Invention Title:

SUPPLY CHAIN OPTIMIZATION WITH REINFORCEMENT LEARNING

Publication number:

US20250278689

Publication date:

2025-09-04

Section:

Physics

Class:

G06Q10/067

Inventors:

Patric HAMMLER 🇨🇭 Rheinfelden, Switzerland

Nicolas Oliver RIESTERER 🇩🇪 Ebringen, Germany

Assignee:

HOFFMANN-LA ROCHE INC. 🇺🇸 Little Falls, NJ, United States

Applicant:

Hoffmann-La Roche Inc. 🇺🇸 Little Falls, NJ, United States

Smart overview of the Invention

Supply Chain Optimization with Reinforcement Learning introduces a method for improving supply chain efficiency using machine learning, specifically reinforcement learning. The focus is on multi-distribution-level supply chains, which involve complex interactions between various nodes such as warehouses and distribution centers. The goal is to develop a dynamic and scalable model that reduces operational costs while ensuring demand satisfaction.

Supply Chain Structure

Supply chains consist of nodes and edges. Nodes are stocking points like warehouses, while edges represent the relationships and dependencies between these nodes. In this context, the invention differentiates between single-echelon (independent nodes) and multi-echelon (interdependent nodes) supply chains. The optimization process aims to create a holistic approach that considers the interdependencies among various nodes, thus preventing isolated decision-making that could negatively impact the overall system.

Markov Decision Processes

The optimization model is framed as a Markov Decision Problem (MDP), characterized by a 4-tuple (S, A, T, R):

S: State space representing the supply chain's current situation.
A: Set of actions for managing states, such as reorder decisions.
T: Transition probabilities describing dynamics like demand variability and lead times.
R: Reward signal assessing the quality of actions based on cost impacts.

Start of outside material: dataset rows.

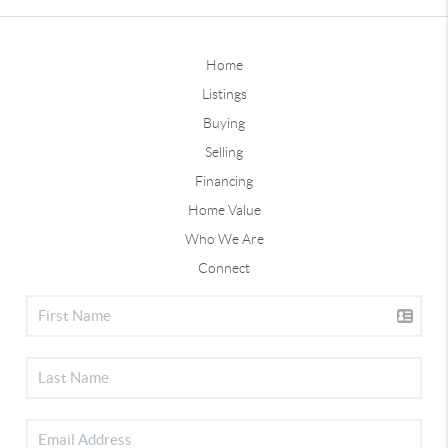
Home
Listings
Buying
Selling
Financing
Home Value
Who We Are
Connect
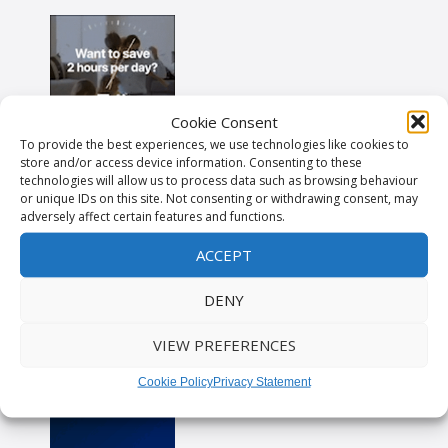
Cookie Consent
To provide the best experiences, we use technologies like cookies to
store and/or access device information. Consenting to these
technologies will allow us to process data such as browsing behaviour
or unique IDs on this site. Not consenting or withdrawing consent, may
adversely affect certain features and functions.
ACCEPT
DENY
VIEW PREFERENCES
Cookie Policy
Privacy Statement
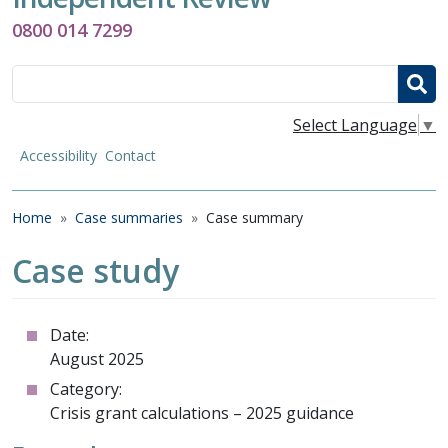
0800 014 7299
Search
Select Language
▼
Accessibility
Contact
Breadcrumb
Home
Case summaries
Case summary
Case study
Date:
August 2025
Category:
Crisis grant calculations – 2025 guidance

Virtual Environment and Digital Twin

A virtual environment mimics real-world supply chain conditions using real-time data to create a digital twin. This digital twin acts as an indistinguishable virtual counterpart for system simulation and optimization purposes. By interfacing an optimizer with this digital twin, the invention allows for rapid optimization without directly impacting the real-world supply chain. This setup facilitates risk assessment and enables learning from negative experiences in a controlled virtual setting.

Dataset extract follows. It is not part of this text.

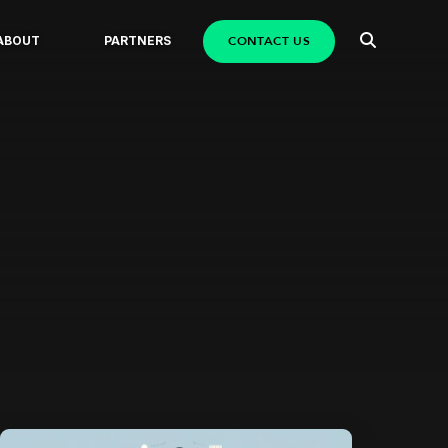
CONTACT US
ABOUT
PARTNERS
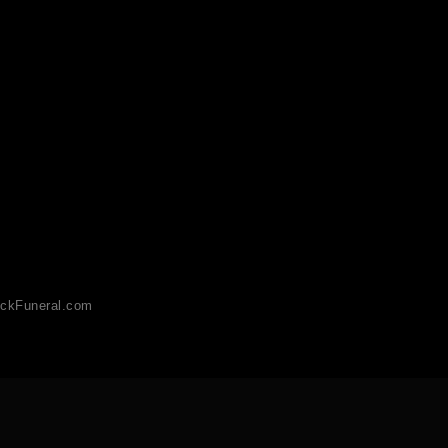
ckFuneral.com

Machine Learning Implementation

The model employs an AI algorithm, specifically a Deep Reinforcement Learning (DRL) model. Implemented via frameworks like Stable-Baselines3, it uses algorithms such as A2C, DDPG, DQN, among others, to optimize reorder policies dynamically across varying scales of supply chain complexity. This approach ensures high performance by leveraging thousands of years of simulated time for training, ultimately enhancing decision-making processes in supply chain management.